Investidores de Wall Street e oligarcas mexicanos financiam a aliança anti-AMLO
Ao lado de todo o establishment político mexicano no Bloco de Oposição Amplo está uma poderosa oligarquia financeira de natureza doméstica e estrangeira. Além de seus “lobistas anti-4T em Washington,” o documento vazado também afirma que o BOA possui por trás de si “fundos de investimento de Wall Street”.
O BOA ainda adiciona que é apoiado por “corporações ligadas ao T-MEC [Tratado entre México, Estados Unidos e Canadá]”, o acordo de livre-comércio entre as três nações que é conhecido popularmente como “NAFTA 2.0”.
Alguns dos capitalistas mais ricos do México estão associados ao BOA. Nomeados no documento estão a gigante corporativa FEMSA e oligarcas de seu associado Monterrey Group, que o New York Times uma vez descreveu como uma “família muito bem integrada de homens de negócio ricos e conservadores.”
As páginas do BOA também apontam o poderoso Conselho de Coordenação de Negócios do México (Consejo Coordinador Empresarial) e a Confederação dos Empregadores da República Mexicana (Coparmex) como aliados.
Oposição nega envolvimento no BOA, enquanto aumenta pressão a AMLO
Nos dias posteriores à conferência de imprensa em que López Obrador expôs o Bloco de Oposição Amplo, algumas das figuras proeminentes envolvidas na aliança, como Felipe Calderón, negaram seu envolvimento.
Alguns dessas elites políticas e econômicas chegaram a alegar que o BOA não existe, buscando levantar dúvidas em relação à escandalosa revelação do presidente e acusando-o de fabricar tal escândalo.
Mas seus esforços são claramente parte de uma ampla campanha dos grupos de oposição mexicanos para remover o Presidente Andrés Manuel López Obrador do poder. Conforme a Quarta Transformação de AMLO segue adiante, suas táticas de desestabilização crescem de forma cada vez mais extrema.
O próprio López Obrador alertou para a radicalização da oposição de direita. Conforme o The Grayzone já reportou, o presidente fez uma referência à ameaça de um potencial golpe ainda em novembro de 2019.
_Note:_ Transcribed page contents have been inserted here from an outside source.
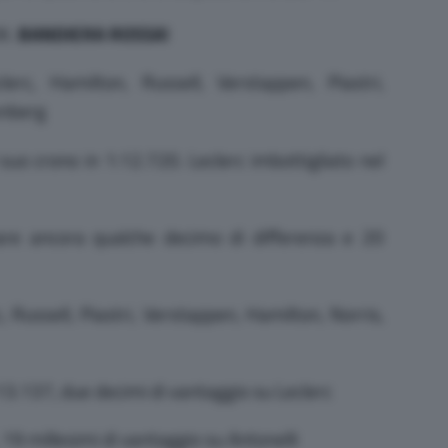
OK.
BANDIERA ROSSA!
erc, Hamilton, Russell, Verstappen, Piastri,
enberg
suo crono in 1:12.720. Leclerc imbottigliato nel
e ancora qualche decimo di differenza e 20
, Russell, Piastri, Verstappen, Hamilton, Norris,
13.137, due decimi di vantaggio su Leclerc
19 millesimi di vantaggio su Antonelli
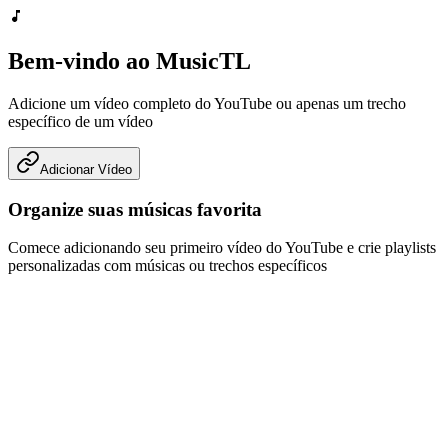
Bem-vindo ao MusicTL
Adicione um vídeo completo do YouTube ou apenas um trecho
específico de um vídeo
Adicionar Vídeo
Organize suas músicas favorita
Comece adicionando seu primeiro vídeo do YouTube e crie playlists
personalizadas com músicas ou trechos específicos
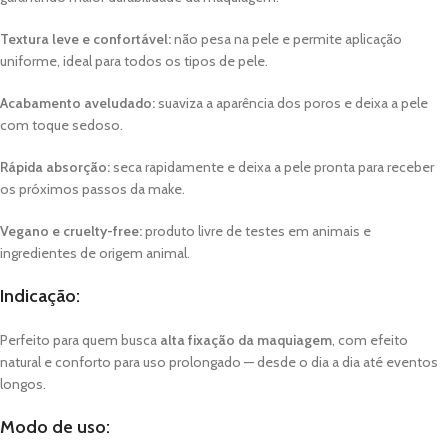
Textura leve e confortável:
não pesa na pele e permite aplicação
uniforme, ideal para todos os tipos de pele.
Acabamento aveludado:
suaviza a aparência dos poros e deixa a pele
com toque sedoso.
Rápida absorção:
seca rapidamente e deixa a pele pronta para receber
os próximos passos da make.
Vegano e cruelty-free:
produto livre de testes em animais e
ingredientes de origem animal.
Indicação:
Perfeito para quem busca
alta fixação da maquiagem
, com efeito
natural e conforto para uso prolongado — desde o dia a dia até eventos
longos.
Modo de uso:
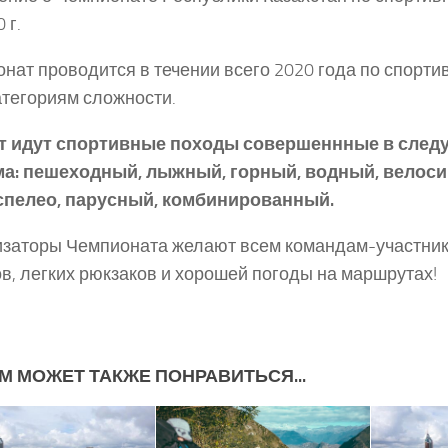
 г.
нат проводится в течении всего 2020 года по спорти
атегориям сложности.
ет идут спортивные походы совершеннные в след
ма: пешеходный, лыжный, горный, водный, велоси
 спелео, парусный, комбинированный.
заторы Чемпионата желают всем командам-участни
в, легких рюкзаков и хорошей погоды на маршрутах!
М МОЖЕТ ТАКЖЕ ПОНРАВИТЬСЯ...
Referindo-se ao ex-presidente do México, Francisco Madero, um líder da Revolução Mexicana que foi assassinado em 1913, AMLO postou: “Que equivocados estão os conservadores e seus falcões! […] Agora é diferente […] Outro golpe de estado não será permitido.”
A próxima parte desta série investigativa do The Grayzone mostrará como as forças de extrema-direita no México estão pressionando por um golpe contra López Obrador.